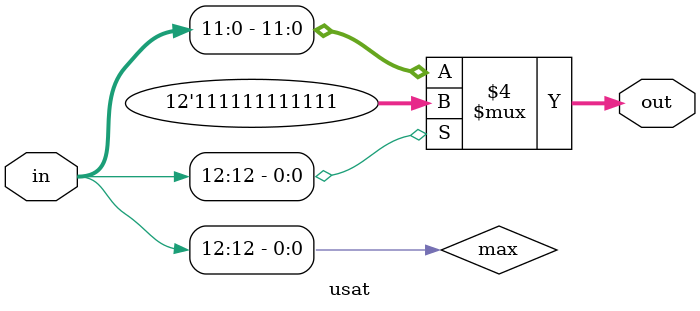
<source format=v>
module usat(in, out);
   parameter isz = 13;  // input data width
   parameter osz = 12;  // output data width

   input [isz-1:0] in;   // input data to be saturated
   output [osz-1:0] out; // output data after saturation

   // Check high saturation condition
   wire max = |in[isz-1:osz];

   reg [osz-1:0] out;

   // select output
   always @(max or in)
		if(max)
			out = {osz{1'b1}};  // max
		else
			out = in[osz-1:0];  // pass thru
			
endmodule
</source>
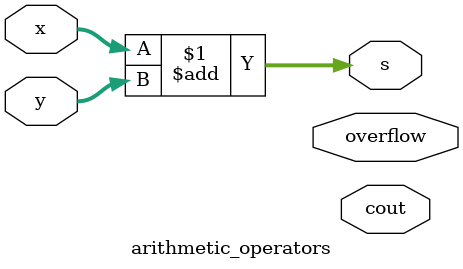
<source format=v>
`timescale 1ns / 1ps


module arithmetic_operators
#(parameter n = 4)
(
input [n-1:0] x,
input [n-1:0] y,
output [n-1:0] s,
output cout, overflow
    );
    
    assign s = x+y;
endmodule

</source>
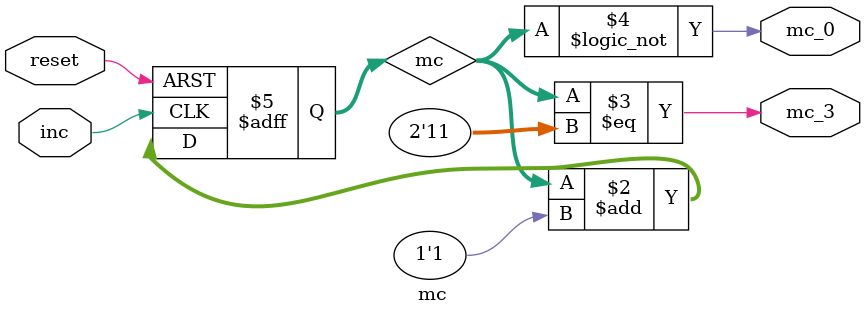
<source format=v>
module mc(
	input inc,
	input reset,
	output mc_3,
	output mc_0
);

	reg [1:0] mc;

	always @ (posedge inc, posedge reset) begin
		if (reset) mc <= 2'd0;
		else mc <= mc + 1'b1;
	end

	assign mc_3 = (mc == 3);
	assign mc_0 = (mc == 0);

endmodule

// vim: tabstop=2 shiftwidth=2 autoindent noexpandtab

</source>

INSTRUCTIONS FOR THE TASK:
Give back, unchanged, every line from the one with "shiftwidth=2 autoindent noexpandtab" to the end of the entries above.

FINAL ANSWER:
// vim: tabstop=2 shiftwidth=2 autoindent noexpandtab

</source>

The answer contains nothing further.